Work instruction:
Copy out the text of all the items below, replacing every "Winter" with "Frühjahr", leaving everything else unchanged, and omitting the pictures.
>>>>
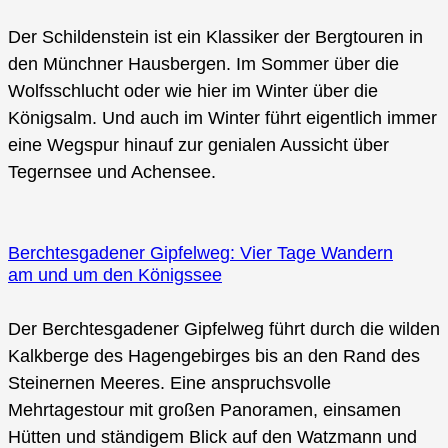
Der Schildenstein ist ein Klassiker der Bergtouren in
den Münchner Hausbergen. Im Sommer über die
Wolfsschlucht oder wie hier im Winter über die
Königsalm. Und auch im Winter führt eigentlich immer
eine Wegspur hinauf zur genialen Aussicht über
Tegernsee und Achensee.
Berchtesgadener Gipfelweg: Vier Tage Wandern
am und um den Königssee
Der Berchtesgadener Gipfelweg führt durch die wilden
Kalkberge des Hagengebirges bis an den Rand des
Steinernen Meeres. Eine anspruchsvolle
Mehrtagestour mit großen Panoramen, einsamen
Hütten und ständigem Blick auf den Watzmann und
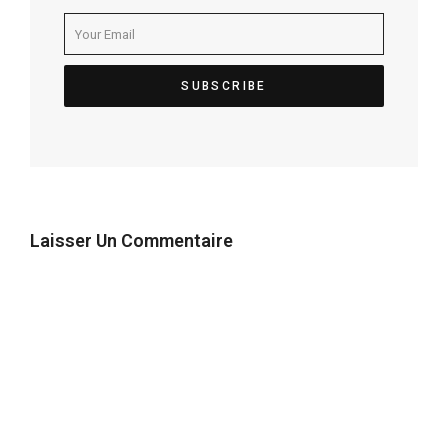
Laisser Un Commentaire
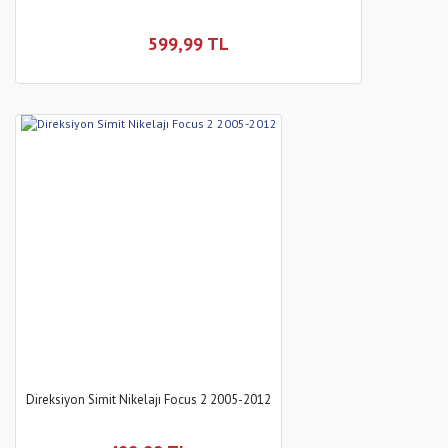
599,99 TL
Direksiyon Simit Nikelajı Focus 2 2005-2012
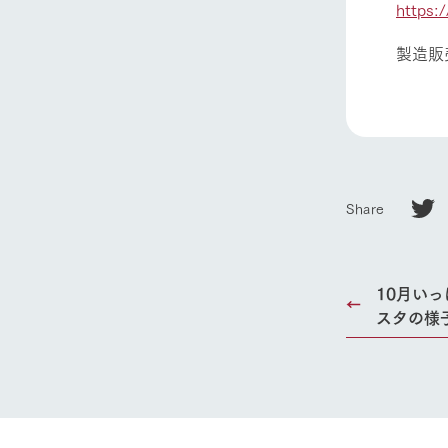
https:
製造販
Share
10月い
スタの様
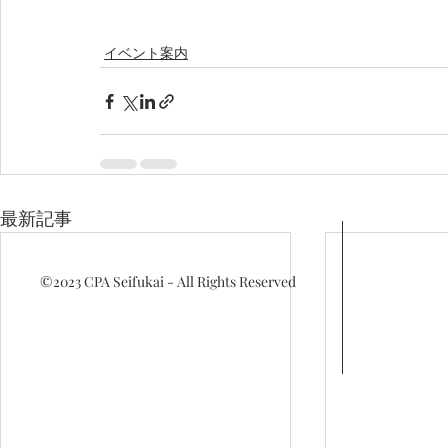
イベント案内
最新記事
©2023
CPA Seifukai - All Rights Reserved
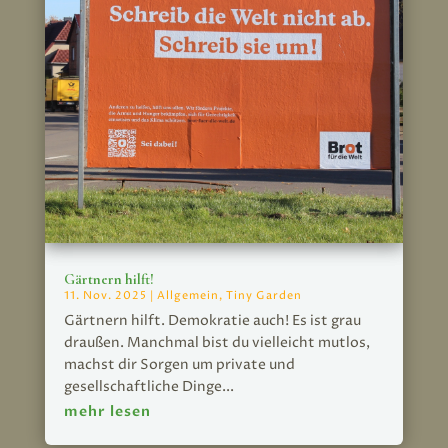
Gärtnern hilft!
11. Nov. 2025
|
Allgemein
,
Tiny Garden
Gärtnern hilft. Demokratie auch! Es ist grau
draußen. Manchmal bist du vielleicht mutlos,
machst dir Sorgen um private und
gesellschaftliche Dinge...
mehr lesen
<<<<
Response area:
Der Schildenstein ist ein Klassiker der Bergtouren in
den Münchner Hausbergen. Im Sommer über die
Wolfsschlucht oder wie hier im Frühjahr über die
Königsalm. Und auch im Frühjahr führt eigentlich immer
eine Wegspur hinauf zur genialen Aussicht über
Tegernsee und Achensee.
Berchtesgadener Gipfelweg: Vier Tage Wandern
am und um den Königssee
Der Berchtesgadener Gipfelweg führt durch die wilden
Kalkberge des Hagengebirges bis an den Rand des
Steinernen Meeres. Eine anspruchsvolle
Mehrtagestour mit großen Panoramen, einsamen
Hütten und ständigem Blick auf den Watzmann und
Laisser Un Commentaire
599,99 TL
Direksiyon Simit Nikelajı Focus 2 2005-2012
https:
製造販
Share
10月い
スタの様
イベント案内
最新記事
©2023
CPA Seifukai - All Rights Reserved
Gärtnern hilft!
11. Nov. 2025
|
Allgemein
,
Tiny Garden
Gärtnern hilft. Demokratie auch! Es ist grau
draußen. Manchmal bist du vielleicht mutlos,
machst dir Sorgen um private und
gesellschaftliche Dinge...
mehr lesen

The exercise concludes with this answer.